_Exercise objective:_
Leaving out all images, write out the records that follow exactly.
++++
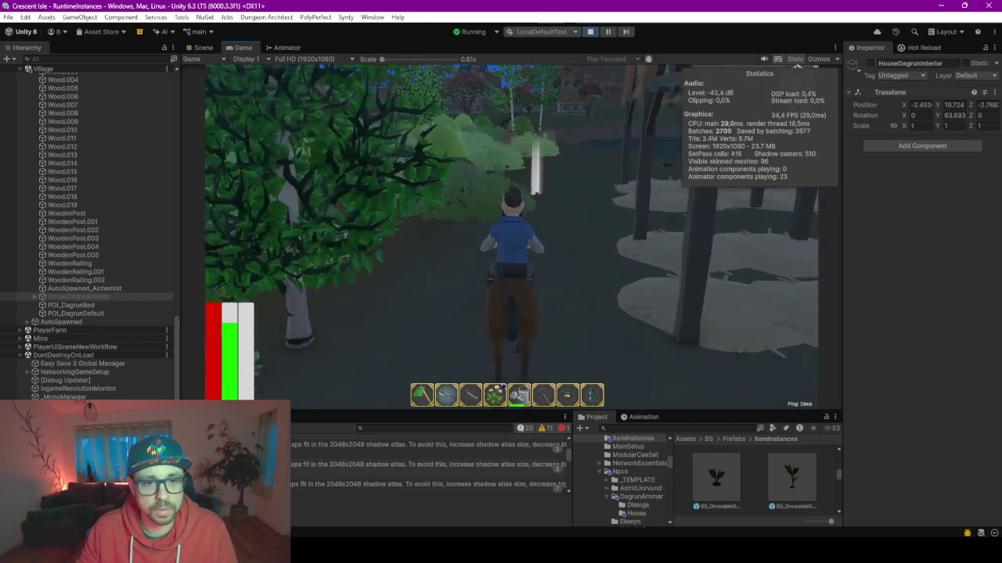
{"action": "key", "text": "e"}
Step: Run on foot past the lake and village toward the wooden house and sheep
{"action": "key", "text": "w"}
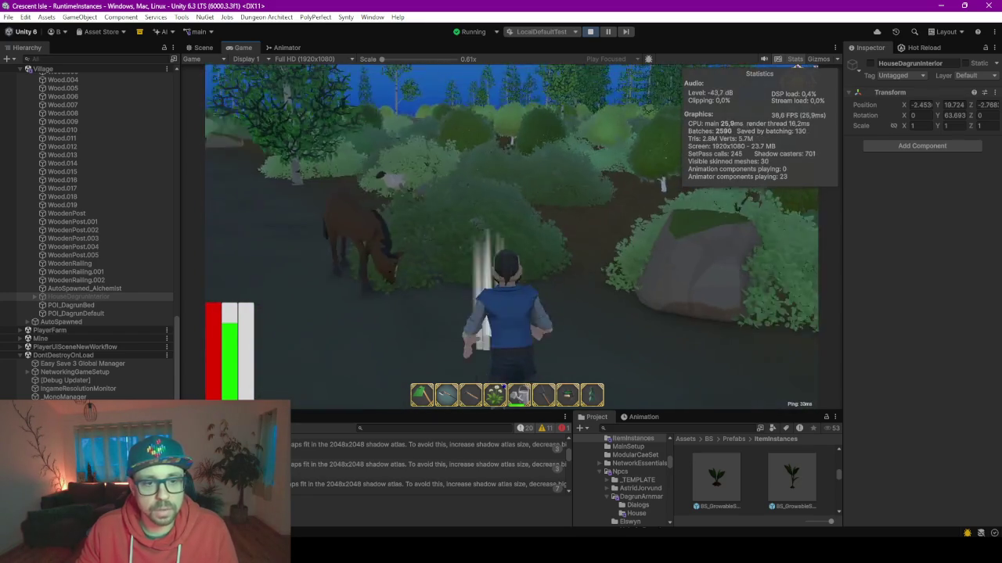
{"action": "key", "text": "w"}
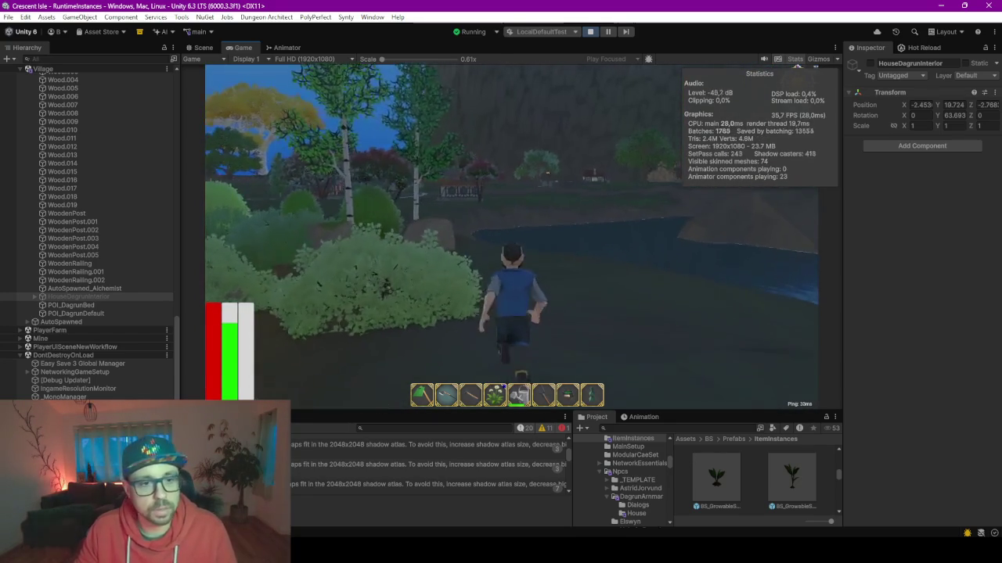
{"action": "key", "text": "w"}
++++
_Answer space:_
{"action": "key", "text": "e"}
Step: Run on foot past the lake and village toward the wooden house and sheep
{"action": "key", "text": "w"}
{"action": "key", "text": "w"}
{"action": "key", "text": "w"}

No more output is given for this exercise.